Large Scale Visual Analytics
Workshop in Conjunction with the IEEE International Conference on Data Mining (ICDM-11), December 10, 2011, Vancouver, Canada
Modern intelligent mobile devices have made visual data acquirement increasingly affordable and popular. Moreover, the development in cloud computing and social networks encourages users to share their information. Hence we have witnessed a recent surge of the visual information on the Internet. In the past, researchers have proposed many approaches to analyse and extract relevant information from data collections. These traditional data mining tools have proven useful for many applications. In principle, the general-purpose algorithms are applicable to visual data analysis. However, from the perspective of designing tools for data analysis, the newly emerged visual data have several distinctive characteristics to account for.
(i) For a particular task, the sheer volume of the visual data set of interest can be very huge and thus pose challenge to the algorithm. E.g. to answer a query of particular images, it is necessary to consider all or an appropriate portion of the available images on the Internet. Therefore we need algorithms that can scale to very large problems. Considering the fact that such tasks often come with constraints, e.g. respond time or available physical memory, we often want the algorithms to be flexible to compromise some performance for limited resources, e.g. algorithms that work in online settings or that produce suboptimal but useful results in premature termination.

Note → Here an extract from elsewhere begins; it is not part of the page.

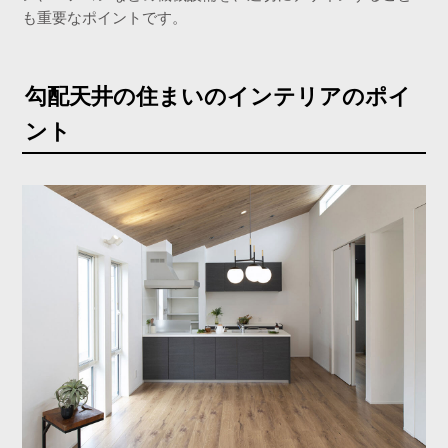
も重要なポイントです。
勾配天井の住まいのインテリアのポイ
ント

(ii) With improved visual data acquisition, the processing of each data item is becoming more demanding. A modern mobile phone camera delivers image of the size comparable to that of those produced by a professional digital camera one decade ago. This requires description of visual information that is both efficient and representative. Therefore we are interested in novel feature extraction methods, as well as model based representation methods, e.g. subspace learning algorithms.
(iii) Individual data items often possess side information for exploit. A good example is the geographic information in images. GPS receiver is one of the sensors that are recently made custom affordable, and equipped in many mobile devices. Now many images are taken with embedded highly accurate location information. Another example is the pictures on the social websites and online personal albums. Those pictures often bear tags and comments provided by public users. Contrast to the GPS tags, the user-provided side information are not always accurate, it sometimes can be vague even misleading. Therefore we are interested in techniques and innovations that can take advantage of helpful side information, and is resilient to erroneous inputs.
(iv) Side information presents in the form of relations between data items. On the Internet, the contents interact with the users dynamically: people "click" their way to interested material. So the online data will benefit algorithms that can be aided by relational side information. Moreover, we want techniques that account for the fact that the side information are evolving with time.
The aim of this workshop is to identify interesting and challenges in large scale problems of visual computing. We will gather ideas and discuss theoretical and practical issues on broadly related topics. We hope the discussion on the workshop encourage advances in this emerging area.